L'histoire :
Basile est blasé. Le trentenaire a fait le tour de son célibat ou plus certainement, de la totalité des filles inscrites à l’agence matrimoniale chargée de trouver chaussure à son pied. Alors tant pis : il ira se désinscrire et continuera de vivre chez maman. Pourtant, il n’y a pas si longtemps, il était sûr de son charme : son coté américain lui semblait être un formidable atout. Le seul problème c’est qu’à Laon, des semi-amerloques il y en a légion : l’armée américaine y a eut une base aérienne pendant 15 ans… Son père, Basile n’en connait que le prénom : Henry. Le bonhomme a séduit un soir sa mère et puis il est reparti aux USA. Depuis, Basile se contente de le rêver ou de peindre avec obsession New York. Un peu comme si, par magie, il allait enfin, d’un coup de pinceau, faire jaillir ce géniteur inconnu du tableau. Sa mère, quant à elle, s’est toujours refusée au moindre commentaire, préférant s‘enfermer dans sa passion pour le piano… Il y a peu de temps que Basile a refait surface à Laon, abandonnant ses études aux beaux arts pour retrouver sa ville, son copain Rémi, mais aussi les souvenirs parfois douloureux du passé américain de la cité…

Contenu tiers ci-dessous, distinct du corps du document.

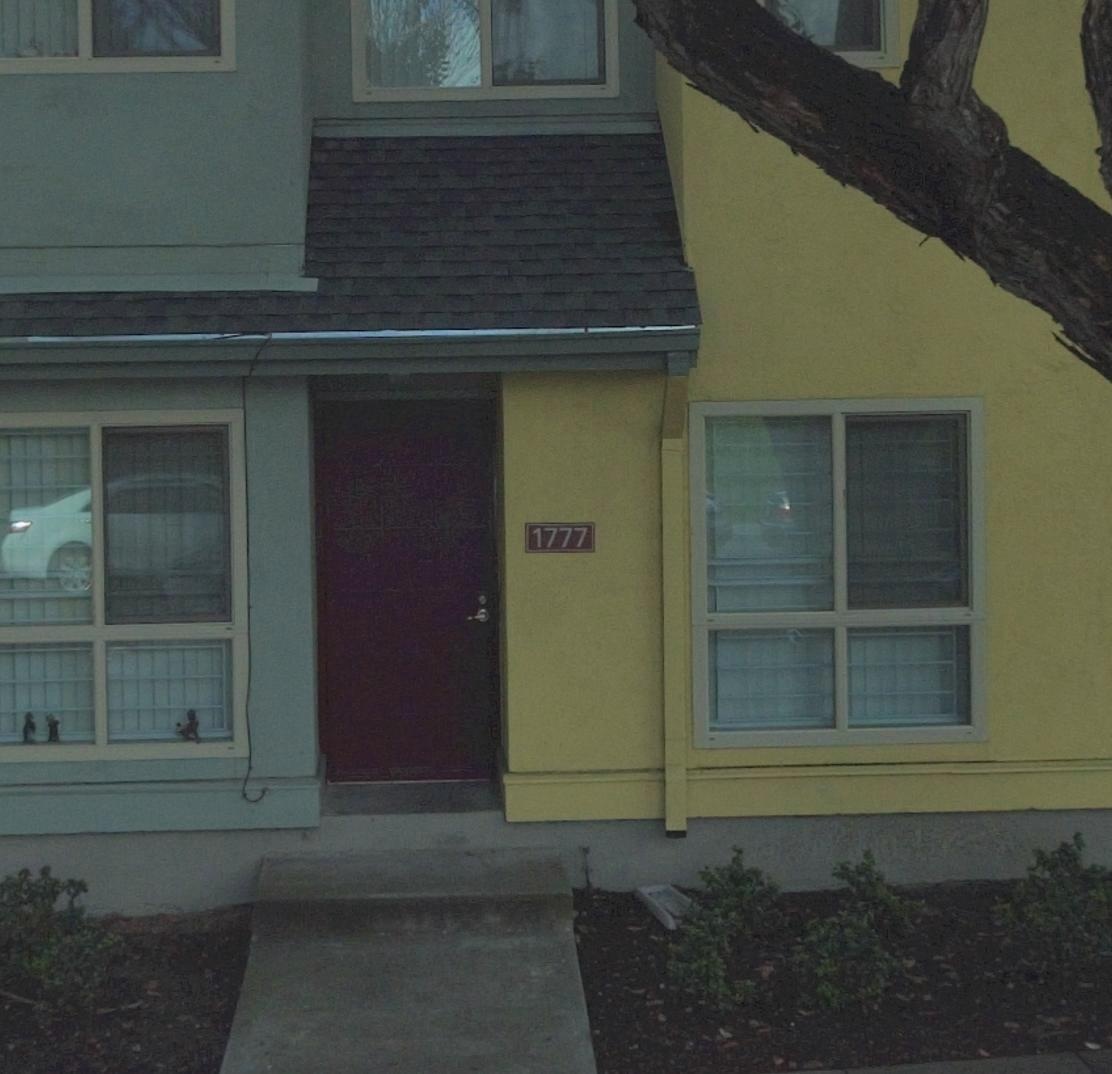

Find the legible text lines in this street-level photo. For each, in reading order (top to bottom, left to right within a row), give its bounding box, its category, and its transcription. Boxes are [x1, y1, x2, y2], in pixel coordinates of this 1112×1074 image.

[529, 525, 592, 550] StreetNumber: 1777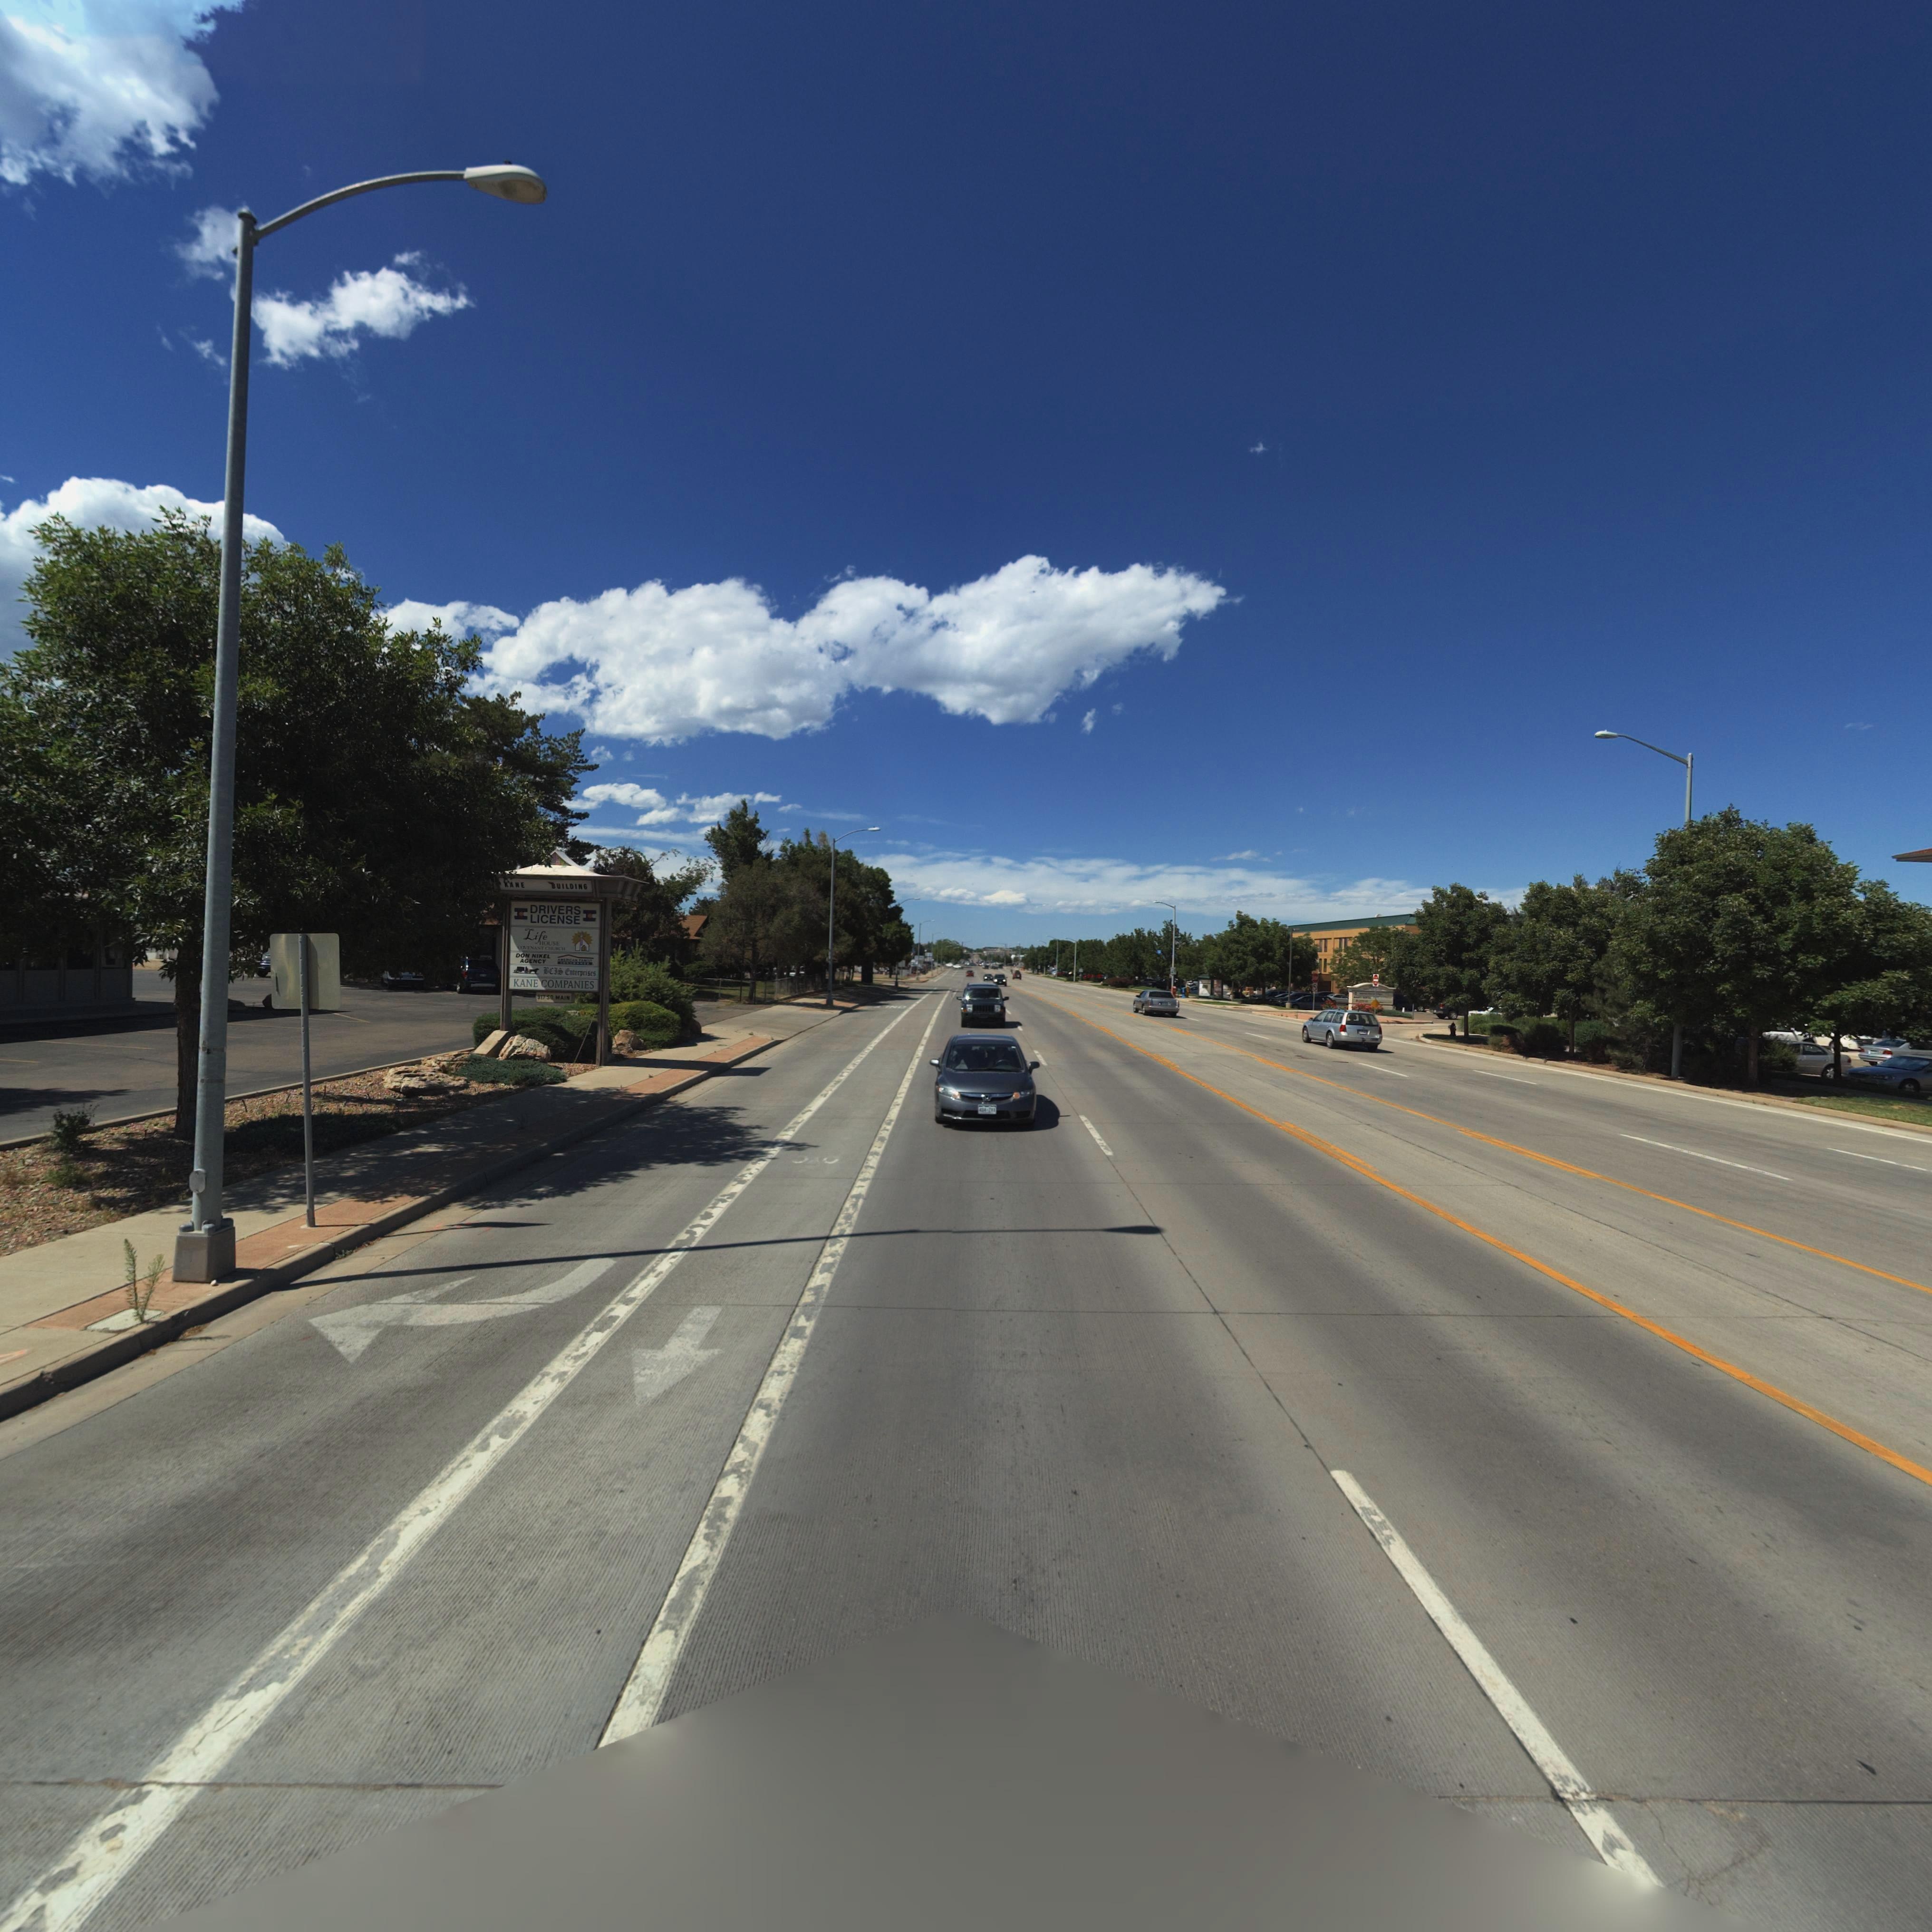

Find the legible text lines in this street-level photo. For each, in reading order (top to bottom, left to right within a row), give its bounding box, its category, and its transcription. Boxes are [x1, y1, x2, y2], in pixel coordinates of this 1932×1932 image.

Ce qu'on en pense sur la planète BD :
Le titre choisi par Gabrielle Piquet évoque les naissances fortuites. Ces petites bouilles fripées qui pointent le bout de leur nez 9 mois après que le feu incontrôlable du désir se soit manifesté au creux des ventres des futurs parents. Basile est l’un d’eux : le fruit d’une rencontre sans lendemain entre sa mère et Henry, un soldat américain en garnison dans les années 60, dans la base aérienne de Laon. Centrant sont récit sur ce trentenaire célibataire, l’auteure livre avec intelligence un scénario entrelaçant le poids du secret familial et les conséquences de l’américanisation temporaire d’une ville française. Le vide laissé par le départ des troupes américaine, le fantasme du souvenir de ces faiseurs d’Eldorado, les dommages collatéraux constituent le premier ingrédient qui nourri notre curiosité. Au-delà, c’est le silence entre un fils et sa mère (chacun reclus dans sa monomanie musicale ou picturale), le tabou de la filiation (et les fantasmes qu’il engendre) qui fixent notre attachement. Et puis il y a cette judicieuse surprise qui, en bouclant l’intrigue, donne tout son sens aux 200 pages. On comprend ainsi ce qui engluait mère et gamin, on se satisfait des premiers pas de Basile sur le chemin de l’épanouissement. Si le trait de Gabrielle Piquet ne fait pas dans le « joli », sa finesse et sa transparence ont quelque chose d’incroyablement attachant. De la même manière, l’entrelacs des scènes provoquées par l’affranchissement de cases, donne à l’ensemble une étonnante fluidité. Une « intelligibilité » graphique qui, à l’instar du scénario, fait de cette lecture un moment singulier et touchant.